*Work to be completed*.
Quote every line of text in the material below without changing a word, and leave the pictures out.

Segment Open

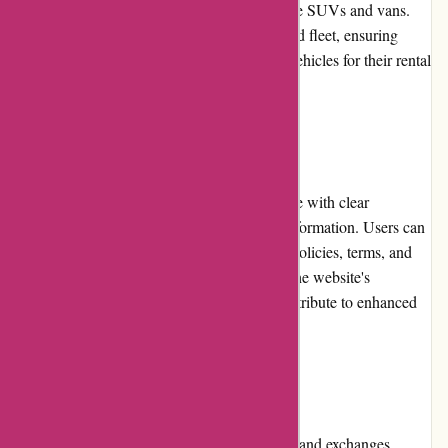
to luxury cars, and even specialty options like SUVs and vans.
Avis maintains a modern and well-maintained fleet, ensuring
customers receive high-quality and reliable vehicles for their rental
needs.
Website Usability
Avis.com.au features a well-designed website with clear
navigation menus and logically organized information. Users can
easily access essential details such as rental policies, terms, and
conditions, as well as contact information. The website's
responsiveness and mobile compatibility contribute to enhanced
usability across various devices.
Returns and Exchanges
Avis Australia provides a transparent returns and exchanges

Segment Closed

*Solution to the problem*.
to luxury cars, and even specialty options like SUVs and vans.
Avis maintains a modern and well-maintained fleet, ensuring
customers receive high-quality and reliable vehicles for their rental
needs.
Website Usability
Avis.com.au features a well-designed website with clear
navigation menus and logically organized information. Users can
easily access essential details such as rental policies, terms, and
conditions, as well as contact information. The website's
responsiveness and mobile compatibility contribute to enhanced
usability across various devices.
Returns and Exchanges
Avis Australia provides a transparent returns and exchanges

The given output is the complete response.